The exterior of the house was covered with stucco and painted an earthy, faded taupe. The original “Graffagnino’s Tavern” sign, stretching across the front of the house, was left intact. “It’s part of the history of the place,” Art says.
He says that the house was Merce’s vision and that he just went along with it. “My late wife was a frustrated architect,” he says wistfully. “She could walk through a home once and have the entire layout memorized. I knew she had an eye for these kinds of things and she’d make it work, and she did.”
And it is obvious that he, too, has an “eye.” A much-respected physician for 30 years, Art never intended to have two careers and did not discover the true artist within until later in life.

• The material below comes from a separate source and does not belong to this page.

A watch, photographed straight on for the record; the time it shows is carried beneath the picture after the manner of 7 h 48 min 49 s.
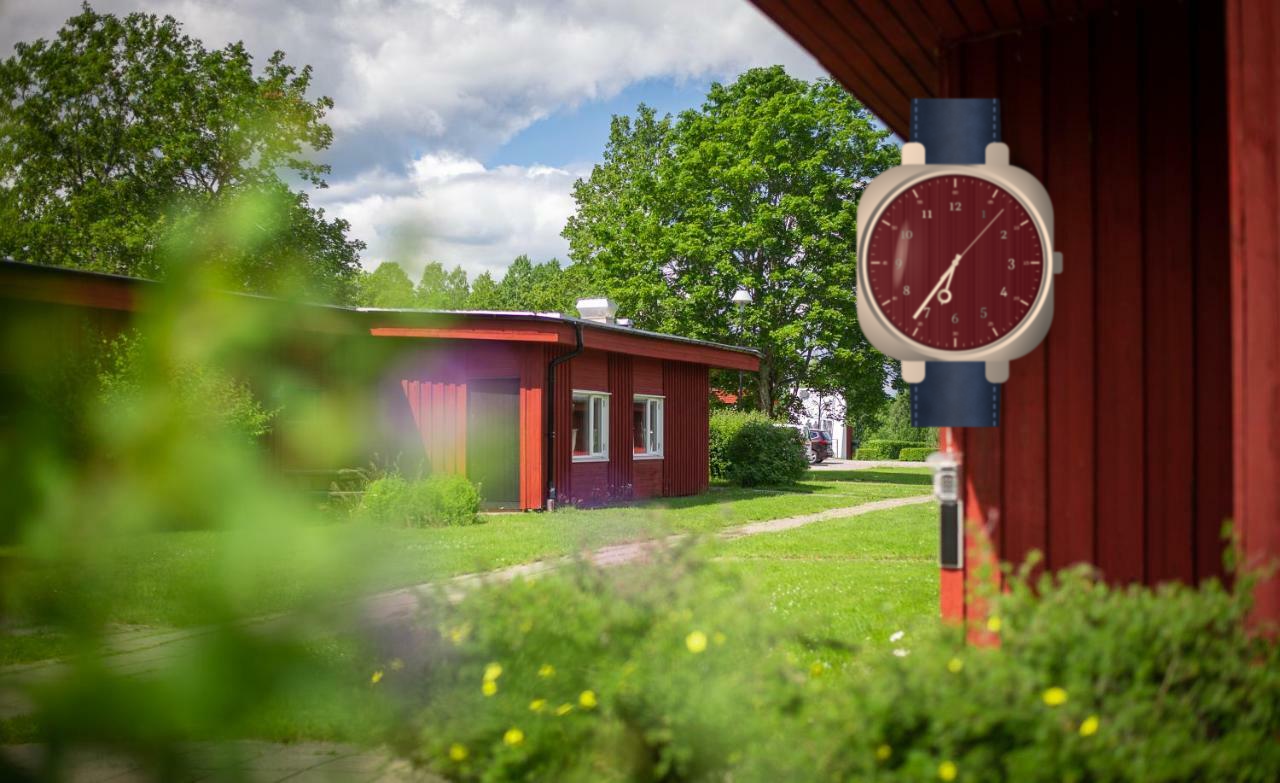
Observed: 6 h 36 min 07 s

“One day a physician friend of mine confided that he didn’t have much time to live and said, ‘Art, if there’s anything you want to do in this world, do it now,’” Art recalls. “He made me think.”
So he left medicine, began carving wood and was encouraged to pursue sculpting by his friends, the late sculptor Enrique Alvarez and Newcomb art professor Jules Struppeck.
Today, Art Silverman’s sculptures are showcased in 37 public places in New Orleans including City Hall, Temple Sinai and Tulane and Loyola universities. His massive 60-foot stainless-steel water sculpture in front of the Energy Centre is the largest water tap fountain in the United States. Nationally, his works are displayed in some of the most prestigious museums and galleries in the country, from the Fort Myers Sports Arena in Florida to the Weisman Art Foundation
in Los Angeles.
In September, he was honored by the New Orleans Museum of Art as one of the 10 most esteemed local artists at its Love in the Garden gala.
“So much of what has happened to me in my life was almost accidental,” he says. “Merce and I had more than 65 years together, the last 30 in this house. I never thought I’d live in a house that was once a bar. I never dreamed that I’d be a professional artist and that I’d have two successful careers. It’s just been a wonderful ride.”